Introduction/Background Vulval carcinoma accounts for 3–5% of all gynaecological cancers. The primary treatment of vulval carcinoma is Local excision ±inguinal lymphadenectomy. Inguinal node status is an important prognostic indicator in predicting outcomes. It makes lymph node assessment Mandatory for all case of vulval carcinoma except the superficially invasive cancers. Sentinel node mapping is a useful technique, still around 50% of women require inguinal lymphadenectomy. Here we demonstrate our technique of Robotic Assisted Inguinal Lymphadenectomy.

Methodology Various techniques have been tried to reduce the morbidity associated with inguinal lymphadenectomy both short term and long term. It includes separate incisions, sentinel node mapping, saphenous sparing and video endoscopic approach. From June 2014 to December 2018, 15 patients of carcinoma vulva underwent 21 (9 unilateral, 6 bilateral) Robotic assisted inguinal lymphadenectomy at our institute. This video demonstrates the port placement and technique of the procedure.
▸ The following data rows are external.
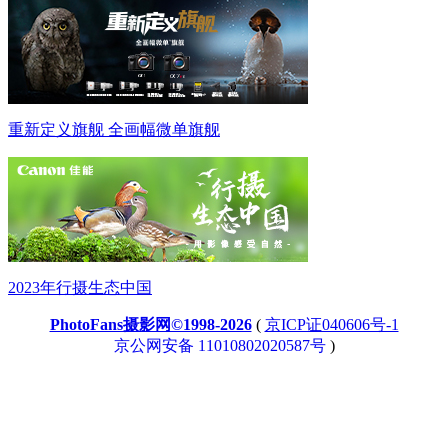
重新定义旗舰 全画幅微单旗舰
2023年行摄生态中国
PhotoFans摄影网©1998-2026
(
京ICP证040606号-1
京公网安备 11010802020587号
)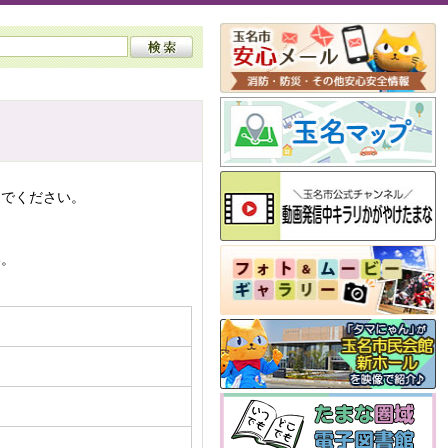
んでください。
い。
Results 15 patients of vulval carcinoma underwent 21 robotic assisted inguinal lymphadenectomy (9 unilateral/6 bilateral) underwent the procedure. Mean age of patients was 59yrs (32–73). Mean operative time was 69 min and mean blood loss was 40 ml. The mean number of nodes harvested were 13 (8–23). There were no conversions. No intraoperative complications were observed. Postoperative superficial wound infection was seen in two of the twelve cases and prolonged serum aspiration was required in four cases. Final histopathology showed metastasis in 4 of 21 inguinal node dissection procedures.

Conclusion Robotic assisted inguinal lymphadenectomy is safe and feasible with less wound related morbidity that conventional procedure. Need multi-institutional studios to evaluate long term complications, safety and survival data.